→ **TASK BRIEF**: Translate the opening sentence of the code example on querying pipeline storage, "Query the existing pipeline storage for files matching a string", into Spanish.

(QUOTED PASSAGE begins)

Query the existing pipeline storage for files matching a string::

    from aodncore.pipeline import HandlerBase
    from aodncore.pipeline.config import CONFIG

    class MyHandler(HandlerBase):
        def preprocess(self):
            prefix = 'Department_of_Defence/DSTG/slocum_glider/Perth'
            file_to_check = 'Department_of_Defence/DSTG/slocum_glider/PerthCanyonB20140213/PerthCanyonB20140213.kml'

            # query the storage for all objects with a given prefix
            results = self.state_query.query_storage(prefix)

            # test for a given dest_path to conditional run some code (e.g. replace/delete a
            # previous version which had a different dest_path)
            if file_to_check in results:
                pass

            # iterate over the results
            for filename, metadata in results.iteritems():
                print(filename)
                print(metadata)

    Department_of_Defence/DSTG/slocum_glider/PerthCanyonB20140213/PerthCanyonB20140213.kml
    {'last_modified': datetime.datetime(2016, 4, 27, 2, 30, 8, tzinfo=tzutc()), 'size': 21574}
    Department_of_Defence/DSTG/slocum_glider/PerthCanyonB20140213/PerthCanyonB20140213_TEMP.jpg
    {'last_modified': datetime.datetime(2016, 4, 27, 2, 30, 8, tzinfo=tzutc()), 'size': 132122}

(QUOTED PASSAGE ends)
(RAW DATA begins)

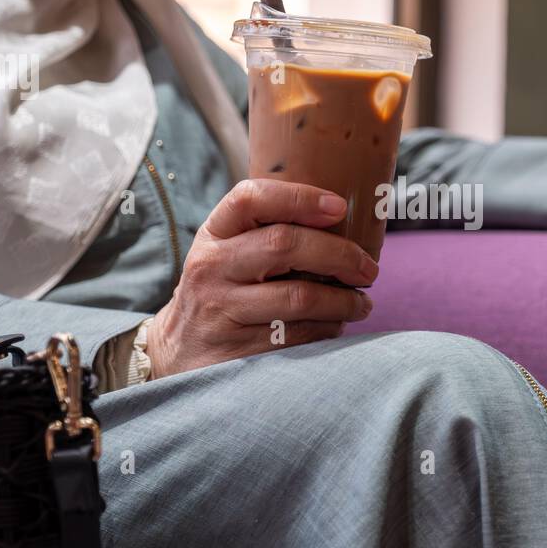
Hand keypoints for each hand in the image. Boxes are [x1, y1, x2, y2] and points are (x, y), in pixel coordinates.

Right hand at [147, 179, 377, 377]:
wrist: (178, 349)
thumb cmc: (222, 290)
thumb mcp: (228, 253)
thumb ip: (268, 231)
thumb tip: (344, 222)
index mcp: (214, 233)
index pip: (251, 198)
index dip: (300, 198)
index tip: (340, 207)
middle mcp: (212, 266)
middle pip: (284, 244)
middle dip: (339, 254)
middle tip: (369, 268)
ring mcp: (221, 309)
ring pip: (298, 296)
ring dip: (342, 300)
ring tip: (361, 303)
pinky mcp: (236, 348)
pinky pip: (296, 335)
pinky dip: (327, 328)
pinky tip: (336, 325)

(RAW DATA ends)

→ **EXERCISE ANSWER**: Consulta el almacenamiento existente del pipeline para buscar archivos que coincidan con una cadena.